Gerechtigkeit und Staatsschuldenkrise
Der katholische Sozialethiker an der Universität Bochum, Professor Joachim Wiemeyer, hielt den Abschlussvortrag des Symposions. Es sprach über Gerechtigkeitsprobleme in der gegenwärtigen Staatsschuldenkrise und brachte dabei auch die Perspektive der christlichen Soziallehre in den Diskurs mit ein. Dabei gilt es, neben der Gesetzes- und der Vertragsgerechtigkeit besonders auch auf die Verteilungsgerechtigkeit ungleich verteilter Güter zu achten. Mit einer gewissen Skepsis gegenüber einem überzeichneten Marktoptimismus der (neo)liberalen Wissenschafts- und Politiksysteme unterzog der Theologe Wiemeyer die gegenwärtige europäische Schuldenkrise einer Analyse, um dann folgende Lösungsansätze zu präsentieren. So müssen, um den sozialen Zusammenhalt in vielen EU-Staaten zu bewahren, die europäischen Strukturfonds weiter geführt werden. Weitere Desiderate sind die Harmonisierung der europäischen Steuersysteme und die Begrenzung der Staatsverschuldung durch einen großen Fiskalpakt. Wiemeyer skizzierte Bedingungen für Chancengerechtigkeit, für Bedarfsgerechtigkeit (Existenzminimum) für Finanzierungsgerechtigkeit und für eine die Generationen verbindende Zukunftsgerechtigkeit.

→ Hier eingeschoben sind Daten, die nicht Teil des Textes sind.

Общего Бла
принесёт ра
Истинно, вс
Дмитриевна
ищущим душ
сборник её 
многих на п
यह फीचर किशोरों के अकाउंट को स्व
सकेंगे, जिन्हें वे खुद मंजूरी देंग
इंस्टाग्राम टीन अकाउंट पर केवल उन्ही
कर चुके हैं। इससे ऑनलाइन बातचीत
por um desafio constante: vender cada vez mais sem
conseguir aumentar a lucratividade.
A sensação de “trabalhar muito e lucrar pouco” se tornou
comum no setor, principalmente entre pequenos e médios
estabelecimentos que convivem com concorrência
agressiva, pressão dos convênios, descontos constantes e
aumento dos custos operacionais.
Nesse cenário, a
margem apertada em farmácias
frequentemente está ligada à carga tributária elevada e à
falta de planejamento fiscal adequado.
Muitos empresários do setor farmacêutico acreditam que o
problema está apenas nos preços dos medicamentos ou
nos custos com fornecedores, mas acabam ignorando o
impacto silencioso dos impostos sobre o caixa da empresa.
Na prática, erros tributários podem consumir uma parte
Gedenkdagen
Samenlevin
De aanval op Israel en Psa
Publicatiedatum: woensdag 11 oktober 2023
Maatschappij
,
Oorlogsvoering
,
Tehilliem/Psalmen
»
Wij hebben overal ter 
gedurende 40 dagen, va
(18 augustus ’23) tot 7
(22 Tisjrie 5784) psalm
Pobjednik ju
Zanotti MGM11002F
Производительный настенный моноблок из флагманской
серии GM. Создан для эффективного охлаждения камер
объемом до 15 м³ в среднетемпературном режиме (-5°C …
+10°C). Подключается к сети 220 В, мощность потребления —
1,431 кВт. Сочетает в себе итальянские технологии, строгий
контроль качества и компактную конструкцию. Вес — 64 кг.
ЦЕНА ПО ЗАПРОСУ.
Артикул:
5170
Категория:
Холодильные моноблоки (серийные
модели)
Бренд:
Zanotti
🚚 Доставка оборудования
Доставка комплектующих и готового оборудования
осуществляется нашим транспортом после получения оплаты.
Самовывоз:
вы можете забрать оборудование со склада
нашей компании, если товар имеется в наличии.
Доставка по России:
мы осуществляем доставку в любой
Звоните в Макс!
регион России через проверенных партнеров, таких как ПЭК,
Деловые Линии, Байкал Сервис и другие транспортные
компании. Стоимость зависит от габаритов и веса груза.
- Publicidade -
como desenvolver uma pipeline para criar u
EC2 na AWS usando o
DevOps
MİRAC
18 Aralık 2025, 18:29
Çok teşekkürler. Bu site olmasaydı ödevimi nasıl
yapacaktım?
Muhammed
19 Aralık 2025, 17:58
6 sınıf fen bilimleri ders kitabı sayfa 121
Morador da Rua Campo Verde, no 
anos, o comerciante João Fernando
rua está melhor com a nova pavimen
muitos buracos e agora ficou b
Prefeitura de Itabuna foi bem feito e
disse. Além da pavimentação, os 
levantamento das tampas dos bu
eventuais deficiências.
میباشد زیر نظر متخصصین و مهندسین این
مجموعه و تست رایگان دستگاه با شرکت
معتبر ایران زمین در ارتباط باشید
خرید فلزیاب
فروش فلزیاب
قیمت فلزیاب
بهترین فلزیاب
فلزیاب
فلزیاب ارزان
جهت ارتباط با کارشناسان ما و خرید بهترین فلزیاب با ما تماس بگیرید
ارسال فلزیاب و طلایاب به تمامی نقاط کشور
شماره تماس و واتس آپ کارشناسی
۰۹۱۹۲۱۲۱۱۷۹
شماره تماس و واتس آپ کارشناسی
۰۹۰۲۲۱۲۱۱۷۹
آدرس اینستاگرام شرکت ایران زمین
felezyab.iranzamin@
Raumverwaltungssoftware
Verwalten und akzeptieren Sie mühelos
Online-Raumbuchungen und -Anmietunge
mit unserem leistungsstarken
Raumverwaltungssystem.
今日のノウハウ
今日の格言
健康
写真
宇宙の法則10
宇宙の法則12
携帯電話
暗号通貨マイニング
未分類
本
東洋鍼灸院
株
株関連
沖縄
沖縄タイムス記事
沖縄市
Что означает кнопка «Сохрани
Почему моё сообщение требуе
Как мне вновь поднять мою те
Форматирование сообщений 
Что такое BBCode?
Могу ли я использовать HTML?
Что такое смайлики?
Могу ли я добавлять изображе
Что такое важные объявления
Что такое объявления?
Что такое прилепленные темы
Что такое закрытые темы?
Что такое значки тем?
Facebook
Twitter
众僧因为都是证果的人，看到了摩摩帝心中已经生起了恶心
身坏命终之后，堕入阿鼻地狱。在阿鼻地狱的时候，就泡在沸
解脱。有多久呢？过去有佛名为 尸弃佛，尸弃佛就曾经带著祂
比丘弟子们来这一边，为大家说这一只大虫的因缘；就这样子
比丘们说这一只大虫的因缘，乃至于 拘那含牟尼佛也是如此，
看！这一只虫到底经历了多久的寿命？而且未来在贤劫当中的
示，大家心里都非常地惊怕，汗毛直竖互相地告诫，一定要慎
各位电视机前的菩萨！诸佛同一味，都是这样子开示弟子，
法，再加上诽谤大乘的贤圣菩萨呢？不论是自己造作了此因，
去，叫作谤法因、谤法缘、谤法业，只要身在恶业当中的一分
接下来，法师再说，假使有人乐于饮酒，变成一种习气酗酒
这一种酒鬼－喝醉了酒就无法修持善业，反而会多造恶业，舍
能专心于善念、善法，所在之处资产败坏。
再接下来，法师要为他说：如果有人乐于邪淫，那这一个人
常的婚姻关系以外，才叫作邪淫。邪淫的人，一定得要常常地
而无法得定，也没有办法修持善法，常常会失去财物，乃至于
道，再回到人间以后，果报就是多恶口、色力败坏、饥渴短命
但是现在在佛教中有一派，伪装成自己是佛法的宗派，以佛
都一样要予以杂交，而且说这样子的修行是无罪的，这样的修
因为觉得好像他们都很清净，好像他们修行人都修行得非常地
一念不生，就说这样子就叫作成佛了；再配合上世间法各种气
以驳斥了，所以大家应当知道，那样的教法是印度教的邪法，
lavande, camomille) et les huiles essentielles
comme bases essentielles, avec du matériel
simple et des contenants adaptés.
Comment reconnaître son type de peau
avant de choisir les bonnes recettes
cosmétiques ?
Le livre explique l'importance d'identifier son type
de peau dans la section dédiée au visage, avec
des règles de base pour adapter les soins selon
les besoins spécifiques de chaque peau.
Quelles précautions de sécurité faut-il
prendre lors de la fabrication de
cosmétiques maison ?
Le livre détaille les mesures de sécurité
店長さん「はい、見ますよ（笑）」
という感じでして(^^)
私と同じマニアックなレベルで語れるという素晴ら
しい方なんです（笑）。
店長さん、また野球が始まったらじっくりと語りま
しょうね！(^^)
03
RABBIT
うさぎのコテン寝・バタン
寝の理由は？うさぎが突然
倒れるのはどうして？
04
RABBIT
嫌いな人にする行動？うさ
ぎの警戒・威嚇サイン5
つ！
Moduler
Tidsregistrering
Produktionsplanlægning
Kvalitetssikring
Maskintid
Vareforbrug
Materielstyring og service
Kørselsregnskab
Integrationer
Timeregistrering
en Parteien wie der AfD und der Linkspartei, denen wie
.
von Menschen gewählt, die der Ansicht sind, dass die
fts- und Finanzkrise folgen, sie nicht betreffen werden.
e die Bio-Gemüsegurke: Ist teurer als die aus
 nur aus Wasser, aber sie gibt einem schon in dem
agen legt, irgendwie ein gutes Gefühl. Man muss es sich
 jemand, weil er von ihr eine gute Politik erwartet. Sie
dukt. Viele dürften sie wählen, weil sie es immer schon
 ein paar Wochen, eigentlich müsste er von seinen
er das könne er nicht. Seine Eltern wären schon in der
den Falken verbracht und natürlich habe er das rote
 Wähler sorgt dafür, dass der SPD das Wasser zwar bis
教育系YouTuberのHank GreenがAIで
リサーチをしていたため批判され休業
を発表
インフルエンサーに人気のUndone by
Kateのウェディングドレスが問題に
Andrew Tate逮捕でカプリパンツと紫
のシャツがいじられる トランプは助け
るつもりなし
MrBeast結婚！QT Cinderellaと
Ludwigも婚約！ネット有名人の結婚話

Interessante Zusammenhänge zeigt eine an der Universität Würzburg durchgeführte und von Wiemeyer präsentierte Studie zum Demokratie-Ranking der europäischen Staaten. Hier zeigte sich ein auffälliger Zusammenhang zwischen der Höhe des sog. Korruptionsgrades einer Gesellschaft und deren wirtschaftlichen Schwächen. So rangieren Spanien, Italien und Griechenland nur im unteren Drittel. Dieser Befund gab Anstoß für heftige Diskussion am Ende eines „sehr heißen“ Wissenschaftstages.